EXERCISE DETAILS: Reproduce the records below from their beginning through the line containing "9: (26, 752)", including that line. Omit the pictures from your copy.

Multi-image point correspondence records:
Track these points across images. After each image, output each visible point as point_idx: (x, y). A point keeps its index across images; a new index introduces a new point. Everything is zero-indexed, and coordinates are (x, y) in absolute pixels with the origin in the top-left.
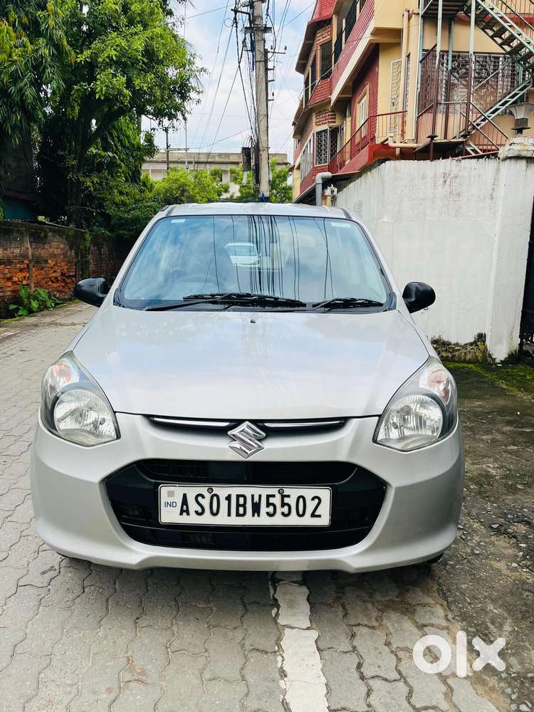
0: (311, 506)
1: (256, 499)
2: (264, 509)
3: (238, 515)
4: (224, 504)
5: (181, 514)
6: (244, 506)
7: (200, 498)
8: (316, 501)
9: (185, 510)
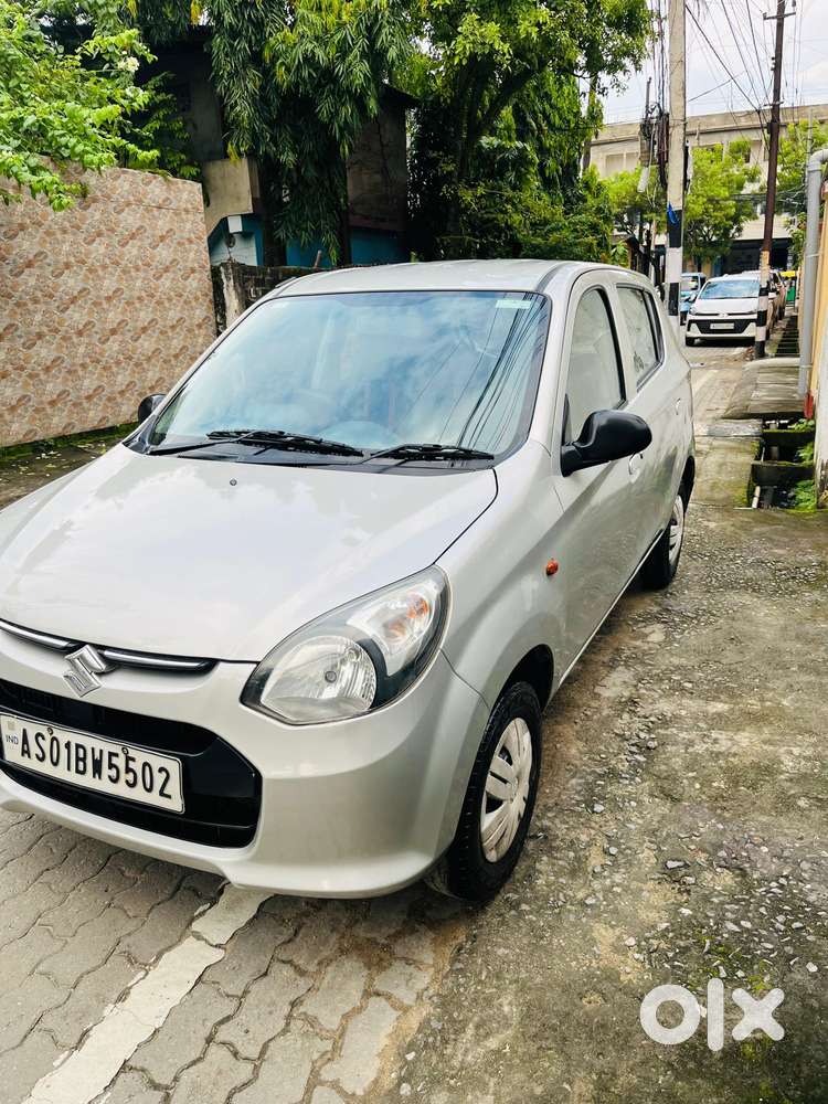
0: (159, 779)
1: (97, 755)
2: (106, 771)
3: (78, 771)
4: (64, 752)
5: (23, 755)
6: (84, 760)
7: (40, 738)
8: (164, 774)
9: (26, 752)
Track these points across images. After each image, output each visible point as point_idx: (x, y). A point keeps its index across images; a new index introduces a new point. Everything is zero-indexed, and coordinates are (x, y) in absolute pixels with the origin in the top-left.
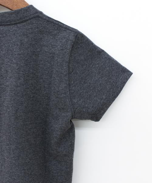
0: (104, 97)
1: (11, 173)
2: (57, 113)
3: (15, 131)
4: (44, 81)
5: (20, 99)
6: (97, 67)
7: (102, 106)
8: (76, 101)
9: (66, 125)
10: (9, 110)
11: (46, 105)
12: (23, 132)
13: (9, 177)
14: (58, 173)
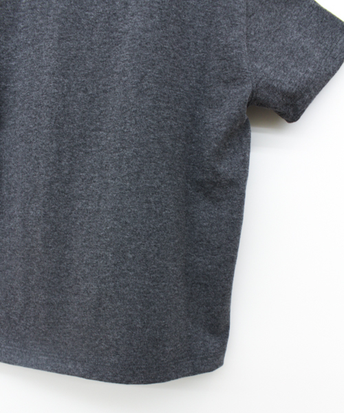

ANSWER SECTION:
Track these points across images. After each image, output each visible point as point_idx: (x, y). A point keeps its index across images; a new index introduces a new point. Everything is zero-indexed, and coordinates are (x, y) in absolute pixels with the origin in the top-left.
0: (311, 506)
1: (256, 499)
2: (264, 509)
3: (238, 515)
4: (224, 504)
5: (181, 514)
6: (244, 506)
7: (200, 498)
8: (316, 501)
9: (185, 510)
0: (159, 779)
1: (97, 755)
2: (106, 771)
3: (78, 771)
4: (64, 752)
5: (23, 755)
6: (84, 760)
7: (40, 738)
8: (164, 774)
9: (26, 752)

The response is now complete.